Extrait:
____________

Wagner répondit le lendemain par une lettre d’un ton aigre et impertinent qui ne pouvait produire qu’une impression mauvaise. Car, bien des passages de l’article accusateur, malgré leur évidente exagération, portaient juste. Satisfaisant ses goûts de luxe, attribut du génie, le bohème de la veille vivait largement aux frais de l’État. On sait que Wagner aimait à s’habiller de riches costumes. Que de fois ses ennemis se sont égayés de sa correspondance avec sa couturière !

L’effet de cet article du Journal universel avait été si grand que l’officieuse Gazette de Bavière intervint, le 25 février, et voulut remettre les choses au point. Elle insistait sur le caractère purement « idéal » et artistique des relations du roi et de Wagner : « À ce que nous savons, et nous croyons être bien informés, l’influence si étendue que l’on a attribuée au célèbre compositeur est, en fait, très limitée. Elle consiste simplement dans l’impression que les œuvres de Wagner, par leur charme poétique, ont pu exercer sur une nature artiste, sans dépasser cet étroit domaine. » La question était, selon la formule consacrée, posée devant l’opinion. Une crise était ouverte. Elle devint tout de suite grave par la passion qu’apporta Louis II à se défendre contre l’injustice de la foule et à protéger son favori. Les lettres qu’il écrivit à Wagner à partir de ce moment prennent même un caractère déjà bien inquiétant pour l’équilibre intellectuel de leur auteur. Voici un fragment sans doute contemporain de la campagne contre le roi et contre Wagner :

«… Ô mon ami, si terrible et si difficile qu’on nous fasse la position, je ne veux pourtant pas me plaindre. Car je L’ai, l’Ami, l’Unique. Ne nous plaignons pas bravons les caprices et les perfidies du jour, et, pour ne permettre à personne d’agir sur nous, retirons-nous du monde extérieur : il ne nous comprend pas…

« Je vous en prie, je vous en conjure, mon bien cher, dites-moi quelle calomnie on trame contre moi. Oh ! sombre monde chargé de vices ! Rien ne lui est donc sacré ! Mais penser à vous me réconforte toujours. Jamais je n’abandonnerai l’Unique. On peut se déchaîner tant qu’on voudra contre nous : nous demeurerons fidèles l’un à l’autre. Le ciel est dans cette pensée.

Maintenant, je veux être avec vous dans la forêt de Siegfried et me rafraîchir l’âme au chant de l’oiseau. Oubliez notre grossier entourage frappé d’aveuglement, rampant dans l’obscurité. Que notre amour brille, éclatant…

Fidèle jusque dans la mort. »

« L. »

____________

Données:
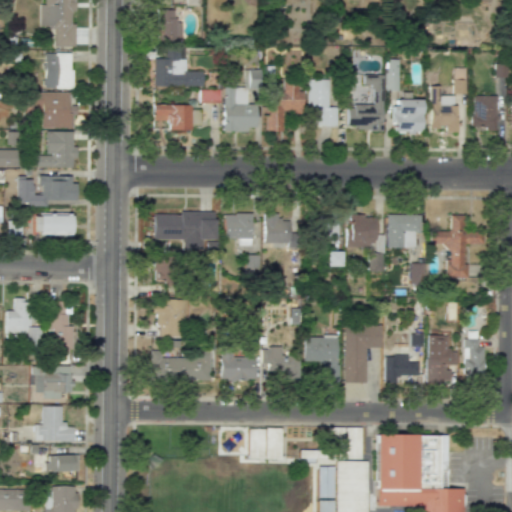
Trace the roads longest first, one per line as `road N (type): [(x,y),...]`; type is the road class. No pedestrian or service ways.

____________

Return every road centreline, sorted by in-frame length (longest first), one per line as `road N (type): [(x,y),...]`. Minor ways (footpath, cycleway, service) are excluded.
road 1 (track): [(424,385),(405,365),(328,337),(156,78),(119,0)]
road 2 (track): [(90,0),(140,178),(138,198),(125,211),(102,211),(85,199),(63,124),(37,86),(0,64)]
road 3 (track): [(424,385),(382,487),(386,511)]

____________

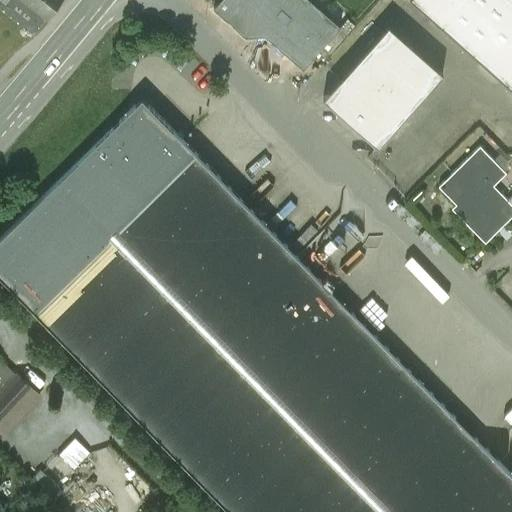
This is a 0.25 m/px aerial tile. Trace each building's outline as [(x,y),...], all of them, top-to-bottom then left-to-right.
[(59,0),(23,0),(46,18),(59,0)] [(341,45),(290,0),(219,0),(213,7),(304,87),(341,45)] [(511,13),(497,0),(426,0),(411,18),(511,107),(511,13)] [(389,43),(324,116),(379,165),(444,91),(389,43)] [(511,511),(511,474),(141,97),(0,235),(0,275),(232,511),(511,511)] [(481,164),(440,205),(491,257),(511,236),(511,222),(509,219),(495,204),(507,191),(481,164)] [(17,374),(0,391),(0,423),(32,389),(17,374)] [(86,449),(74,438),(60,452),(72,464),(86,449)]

____________

Objectif:
Poursuivez l'extrait sur Louis II et Wagner à la suite de la lettre signée « L. ».

Résultat attendu:
C’est plus qu’une contrariété, c’est une blessure. L’exaltation même de ces pauvres lettres révèle, à travers leur débauche de littérature, un cœur et, déjà peut-être, un cerveau touchés. Il est remarquable qu’un sensible changement dans la vie et dans le caractère du roi ait coïncidé avec les manifestations du mécontentement public contre Wagner. C’est à ce moment que Louis II commença ses longues traites dans la solitude. Plus de réceptions, plus de promenades à travers Munich. La société lui pèse, et, quant à la foule, il la fuit. Il refusa même d’assister aux fêtes traditionnelles des chevaliers de Saint-Georges, ordre dont le roi de Bavière est le grand maître. Et, comme on dit en style de gazette, son absence fut remarquée.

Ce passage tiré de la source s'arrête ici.